Davanın kabulü kararından önce borçlunun malları haczedilerek satılmış ve para da alacaklıya ödenmiş ise icra dairesi ayrıca bir mahkeme hükmüne gerek olmaksızın alacaklıya ödenmiş olan parayı alacaklıdan geri alacak ve borçluya iade edecektir.
Menfi tespit davasının kabulüne karar veren mahkeme, icra takibinden sonra açılan menfi tespit davasında icra takibinin haksız ve kötü niyetle yapılmış olduğuna kanaat getirirse, borçlunun menfi tespit davası açmak zorunda kalmış olmasına dayalı olarak ve borçlunun talebi halinde icra takibi alacağının yüzde yirmisinden aşağı olmamak üzere uğramış olduğu zararın alacaklıdan tahsil edilmesine karar verecektir.
- Menfi Tespit Davasının Reddi
Menfi tespit davasının açılmış olduğu mahkeme davanın haksız olarak açılmış olduğuna kanaat getirirse davacı borçlunun davasını reddedecektir. Bu durumda verilmiş olan karar HMK madde 303 uyarınca maddi hukuk anlamında kesin hüküm teşkil edecektir. Verilen bu ret kararının pratikteki sonucu ise borçlunun borçlu olduğunun tespit edilmiş olmasıdır. Dolayısıyla da borçlu borcu ödedikten sonra bahse konu borcu haksız bir şekilde ödemiş olduğu iddiası ile istirdat davası ikame edemeyecektir.
İİK m. 72/4 “Dava alacaklı lehine neticelenirse ihtiyati tedbir kararı kalkar. Buna dair hükmün kesinleşmesi halinde alacaklı ihtiyati tedbir dolayısıyla alacağını geç almış bulunmaktan doğan zararlarını gösterilen teminattan alır. Alacaklının uğradığı zarar aynı davada takdir olunarak karara bağlanır. Bu zarar herhalde yüzde yirmiden aşağı tayin edilemez” hükmünü getirmektedir. Buna göre menfi tespit davasında icra takibinin durması veya icra dairesi kasasındaki paranın alacaklıya ödenmemesi amacıyla verilmiş olan ihtiyati tedbir kararı, davanın reddiyle kendiliğinden kalkacaktır ve icra takibi kaldığı yerden devam edecektir.

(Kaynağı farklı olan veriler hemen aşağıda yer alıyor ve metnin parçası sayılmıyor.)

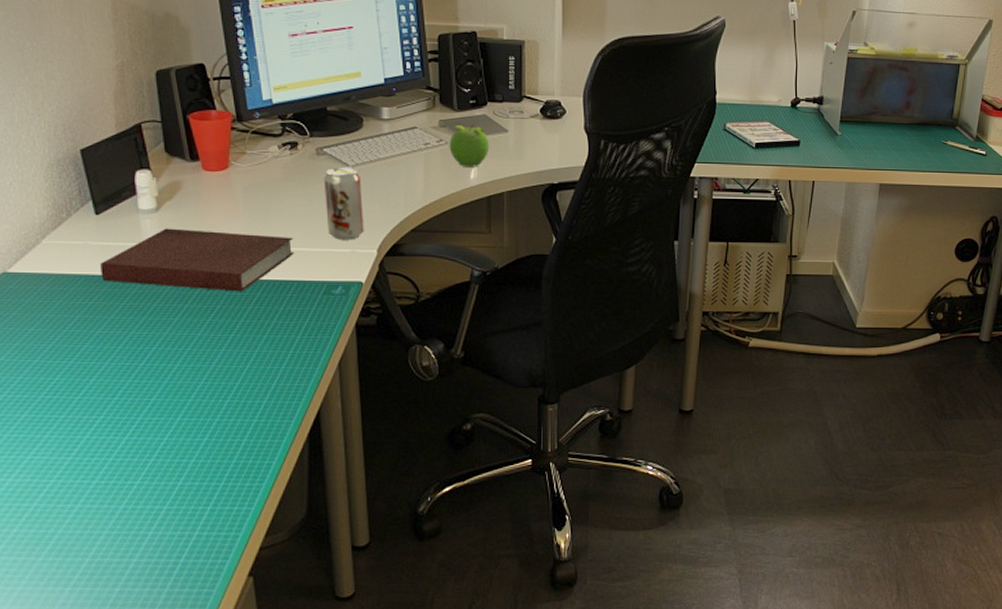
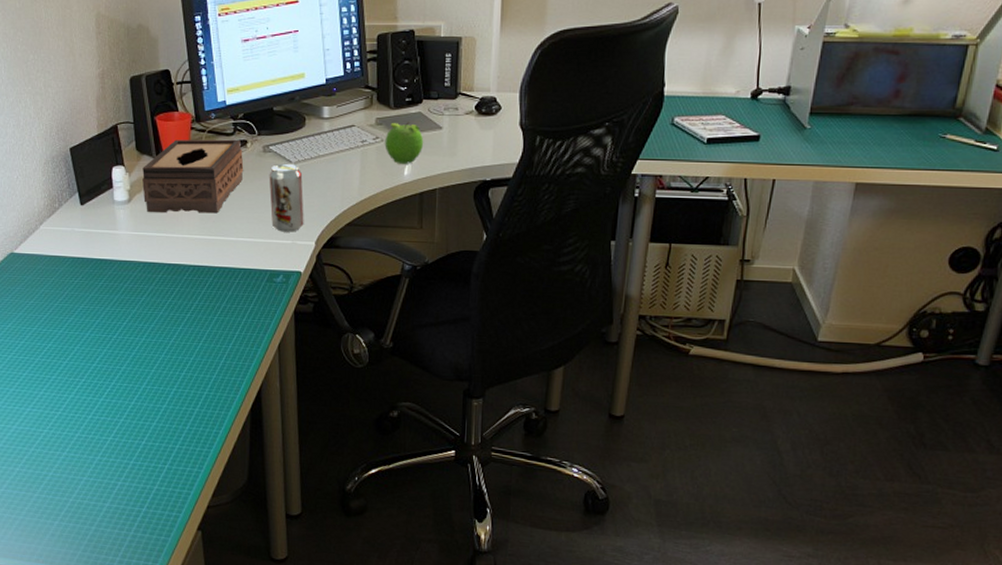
notebook: present [101,228,295,292] -> none [84,218,242,277]
tissue box: none [173,140,295,223] -> present [142,139,244,214]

Ayrıca alacaklı ihtiyati tedbir kararı sebebiyle alacağını geç almış olacağından ötürü mahkeme borçluyu alacağın en az yüzde yirmisi oranında tazminata mahkûm edecektir.
- Menfi Tespit Davasının İstirdat Davasına Dönüşmesi
Borçlunun alacaklıya karşı açmış olduğu menfi tespit davasında ihtiyati tedbir kararı verilmemiş olması sebebiyle borç alacaklıya davanın devamı esnasında ödenirse, menfi tespit davası olarak açılmış olan dava bu noktadan sonra istirdat davası olarak görülmeye devam edecektir. Bir diğer söylemle menfi tespit davası kendiliğinden istirdat davasına dönüşecektir.
[1] Kuru, Baki, İstinaf Sistemine Göre Yazılmış İcra ve İflas Hukuku, İstanbul, 2016, s:186.